El Niño has already caused major effects across the world, fueling an active and unusually powerful hurricane season in the eastern Pacific Ocean, including Hurricane Patricia, which hit Mexico last month.
Chile, home to one of the world’s driest deserts, is now blooming with flowers from unusually high rainfall. But in other regions, El Niño means drought, which is already being reported in Indonesia and the Philippines. Earlier this week, the United Nations Children’s Fund warned that "11 million children are at risk from hunger, disease and lack of water due to El Niño in eastern and southern Africa alone.”
On Thursday, the United Nations warned that more than 2 million people in Central America will need food aid due to a drought worsened by El Niño, which has caused significant failure in crop harvests. The storms that usually keep the jungles of southern Mexico and Central America wet shift northward to California and the southern United States during strong El Niño winters.

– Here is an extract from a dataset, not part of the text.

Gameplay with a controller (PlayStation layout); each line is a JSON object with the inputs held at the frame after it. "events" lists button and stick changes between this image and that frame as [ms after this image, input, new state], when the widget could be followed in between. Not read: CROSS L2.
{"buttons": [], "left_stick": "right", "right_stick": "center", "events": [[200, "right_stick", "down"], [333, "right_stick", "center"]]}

Last month, the Climate Prediction Center forecast above-average precipitation for much of California between January and March.
Northern and Central California are already seeing a start, even before winter begins. A series of storms this week has left a large part of the Sierra Nevada with a blanket of snow; about 36 inches of snow was dumped on Mammoth’s summit in just two days.
Patzert, the climatologist, cautioned that December could seem quiet, with California getting what he called the “December lull.”